Vandaag parkeer ik mijn auto aan de achteringang van het kerkhof, een verroest hek dat je met moeite open krijgt. Vanaf daar is het twee minuten lopen tot bij mama, haar zerk vol gevallen bladeren, een paar verse bloemen erbij gezet, wellicht door mijn zus of een van mama’s vriendinnen. Het lijstje met gebeurtenissen dat ik aan moeder wil vertellen laat ik nog even in mijn zak zitten.

 

Als ik buk om de bladeren weg te schuiven zie ik op het pad tegenover me een figuur naderen. Ik schrik wel even, zo ongewoon is het om hier iemand tegen te komen, zeker als ik merk dat hij niet alleen op pad is: hij duwt een karretje voort waaraan een stuk of honderd ballonnen gehecht zijn. Hij ziet mij knielend bij het graf en haalt een bel tevoorschijn die hij zachtjes luidt. Hoewel ik geen beweging in zijn richting maak, komt hij glimlachend op me af en brengt zijn karretje vlak naast het graf tot stilstand.

 

Hij groet me, en als ik hem nogal sceptisch vraag wat hij hier komt doen antwoordt hij: “Ik verkoop ballonnen.”

 

“Hier? Op het kerkhof?”

​

“Jazeker”, antwoord hij. “Het ligt hier toch al vol met bloemen, eens iets anders zullen de doden wel appreciëren. Bovendien vind ik het ook ergens poëtisch. Er zijn theorieën dat het lichaam na de dood een aantal gram lichter wordt, en dat misschien wel komt door de ziel die is weggevlogen. Een betere symboliek dan een ballon kan je daarvoor niet vinden, lijkt mij.”

​

“En heb je er al veel verkocht?”

​

“Het is mijn eerste dag, en u bent de eerste die ik tegenkom.”

​

“Het is wel mooi”, zeg ik. “Maar ballonnen lijken me toch meer iets voor geboortes of verjaardagen.”

​

“Dat is alleen maar omdat onze cultuur het zo voorschrijft.

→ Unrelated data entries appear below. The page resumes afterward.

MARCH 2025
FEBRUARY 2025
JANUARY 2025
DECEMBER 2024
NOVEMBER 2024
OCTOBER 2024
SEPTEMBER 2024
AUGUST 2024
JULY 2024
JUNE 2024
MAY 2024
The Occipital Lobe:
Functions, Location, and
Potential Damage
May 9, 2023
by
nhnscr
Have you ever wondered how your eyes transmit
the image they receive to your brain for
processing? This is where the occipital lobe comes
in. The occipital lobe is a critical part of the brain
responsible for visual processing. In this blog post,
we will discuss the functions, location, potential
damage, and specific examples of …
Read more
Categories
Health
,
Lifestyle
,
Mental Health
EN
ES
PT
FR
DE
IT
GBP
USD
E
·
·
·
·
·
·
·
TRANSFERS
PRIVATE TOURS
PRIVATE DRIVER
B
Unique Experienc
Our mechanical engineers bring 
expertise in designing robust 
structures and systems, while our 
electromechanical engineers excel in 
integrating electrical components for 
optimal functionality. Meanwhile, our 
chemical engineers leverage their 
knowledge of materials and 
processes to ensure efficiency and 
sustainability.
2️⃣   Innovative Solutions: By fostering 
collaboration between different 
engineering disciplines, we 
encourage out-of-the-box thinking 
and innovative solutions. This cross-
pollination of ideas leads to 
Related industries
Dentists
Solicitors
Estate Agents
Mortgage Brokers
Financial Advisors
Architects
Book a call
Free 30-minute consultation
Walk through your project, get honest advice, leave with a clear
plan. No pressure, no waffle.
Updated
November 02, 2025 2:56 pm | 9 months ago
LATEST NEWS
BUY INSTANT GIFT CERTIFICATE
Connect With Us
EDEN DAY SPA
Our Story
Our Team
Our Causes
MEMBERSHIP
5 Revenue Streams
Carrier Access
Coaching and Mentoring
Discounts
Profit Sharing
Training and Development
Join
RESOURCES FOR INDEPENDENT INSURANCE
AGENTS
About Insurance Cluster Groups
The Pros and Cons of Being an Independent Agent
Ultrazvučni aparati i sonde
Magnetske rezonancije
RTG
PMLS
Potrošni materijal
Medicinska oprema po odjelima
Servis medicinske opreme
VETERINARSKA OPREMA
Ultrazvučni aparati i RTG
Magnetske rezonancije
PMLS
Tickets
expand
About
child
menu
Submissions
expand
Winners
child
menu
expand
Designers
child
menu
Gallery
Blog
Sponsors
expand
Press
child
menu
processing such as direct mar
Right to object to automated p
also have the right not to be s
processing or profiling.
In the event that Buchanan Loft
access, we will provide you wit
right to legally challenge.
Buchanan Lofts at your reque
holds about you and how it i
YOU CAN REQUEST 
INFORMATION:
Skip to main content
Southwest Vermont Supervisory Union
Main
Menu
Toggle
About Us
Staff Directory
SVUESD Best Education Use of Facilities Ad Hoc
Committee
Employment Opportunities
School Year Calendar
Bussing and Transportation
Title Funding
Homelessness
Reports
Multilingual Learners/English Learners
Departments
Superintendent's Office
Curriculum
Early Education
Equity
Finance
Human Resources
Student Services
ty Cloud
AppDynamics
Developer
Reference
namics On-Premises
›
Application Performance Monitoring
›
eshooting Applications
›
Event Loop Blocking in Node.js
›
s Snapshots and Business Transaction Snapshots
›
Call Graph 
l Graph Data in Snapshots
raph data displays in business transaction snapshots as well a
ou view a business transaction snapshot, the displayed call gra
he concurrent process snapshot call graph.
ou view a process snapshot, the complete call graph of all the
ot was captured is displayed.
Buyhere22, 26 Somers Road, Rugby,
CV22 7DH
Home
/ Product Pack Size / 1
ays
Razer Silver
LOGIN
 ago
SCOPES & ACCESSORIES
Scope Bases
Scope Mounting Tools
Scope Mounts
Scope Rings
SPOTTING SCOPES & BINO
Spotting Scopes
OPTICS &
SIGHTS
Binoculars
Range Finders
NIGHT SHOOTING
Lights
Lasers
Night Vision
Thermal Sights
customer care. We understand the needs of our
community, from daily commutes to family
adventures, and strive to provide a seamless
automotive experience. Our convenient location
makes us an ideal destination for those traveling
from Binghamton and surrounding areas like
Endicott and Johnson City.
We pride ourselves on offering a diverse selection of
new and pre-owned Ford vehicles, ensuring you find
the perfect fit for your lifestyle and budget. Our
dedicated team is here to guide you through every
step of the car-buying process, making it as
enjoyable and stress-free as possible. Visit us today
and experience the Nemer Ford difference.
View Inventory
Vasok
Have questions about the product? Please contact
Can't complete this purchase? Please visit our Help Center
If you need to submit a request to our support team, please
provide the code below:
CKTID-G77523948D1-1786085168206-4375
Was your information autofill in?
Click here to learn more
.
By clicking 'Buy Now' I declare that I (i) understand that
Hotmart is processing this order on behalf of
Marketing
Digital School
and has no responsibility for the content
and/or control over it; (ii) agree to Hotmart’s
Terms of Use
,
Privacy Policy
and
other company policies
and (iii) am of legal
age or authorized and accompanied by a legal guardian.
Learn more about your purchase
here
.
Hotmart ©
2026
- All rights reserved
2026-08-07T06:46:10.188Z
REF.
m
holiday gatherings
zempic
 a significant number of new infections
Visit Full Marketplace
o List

Ballonnen op zich hebben geen één nut waar ze nooit van mogen afwijken. We kunnen ze opblazen wanneer we willen. Daarom is het vooral een vraag voor uzelf: hoe wilt u het graf vormgeven en de overledene herdenken?”

 

Het is een vreemd zicht, zo’n vent op wandel met ballonnen die hij te koop aanbiedt tussen de rijen gestorvenen. Mocht mijn zus hier staan, ze had hem al lang uitgekafferd en weggestuurd, ze kan er niet tegen dat mensen haar in het openbaar aanspreken, zeker als het over geld gaat. Alleen beeld ik me nu de zerk in zerk in met een ballon erbij en ergens bevalt het me wel. Het zou het beeld luchtiger maken, de geladenheid wat doen afnemen, en een beetje plezier toevoegen, want dat was haar leven toch ook wel, een genot, vol met grappen, anekdotes, spanning en liefde.

​

“We steken zoveel verdriet in zo’n graf, waarom zouden we ook niet een beetje vrolijkheid eraan toevoegen?”, zegt de verkoper alsof hij mijn gedachten leest.

 

“Ach ja”, zeg ik. “Waarom ook niet?” En ik haal mijn portefeuille boven.

 

 

 * * *

De volgende maanden ga ik elke twee weken terug. Ik weet niet in welke winkel de man zijn helium had gekocht, maar de ballon zweeft altijd perfect naast het graf, zonder één teken van aftakeling. Ik kan het hem ook niet vragen, want ik zag hem niet meer terug tijdens mijn bezoekjes. Wellicht ben ik de enige gek die zijn aanbod had geaccepteerd.

 

De kinderen komen één keer mee. Na de dood hadden ze me slechts twee keer vergezeld, ze vinden het niet leuk, ze kunnen er niet goed mee om, en dat begrijp ik, maar ik wil toch dat ze om de zoveel tijd ‘dag’ komen zeggen. Ik probeer hen te betrekken bij de lijst die ik telkens voorlees, maar krijg hen nooit zo ver om tegen het graf te praten, dat vinden ze gek, mama is een beetje gek.

 

Met de ballon erbij verandert er iets. Als ze de rode bal opmerken, stoppen ze met krom te lopen en veranderen ze terug in de mensjes die ik van school ophaalde. Voor het eerst stellen ze me vragen over hoe mijn moeder was voor ze oud werd. We blijven er bijna een uur staan, geen moment doen ze lastig en zagen ze om terug naar huis te gaan. Op het einde vragen ze zelfs om volgende week opnieuw te komen, desnoods met hun papa erbij, die heeft oma toch ook gekend?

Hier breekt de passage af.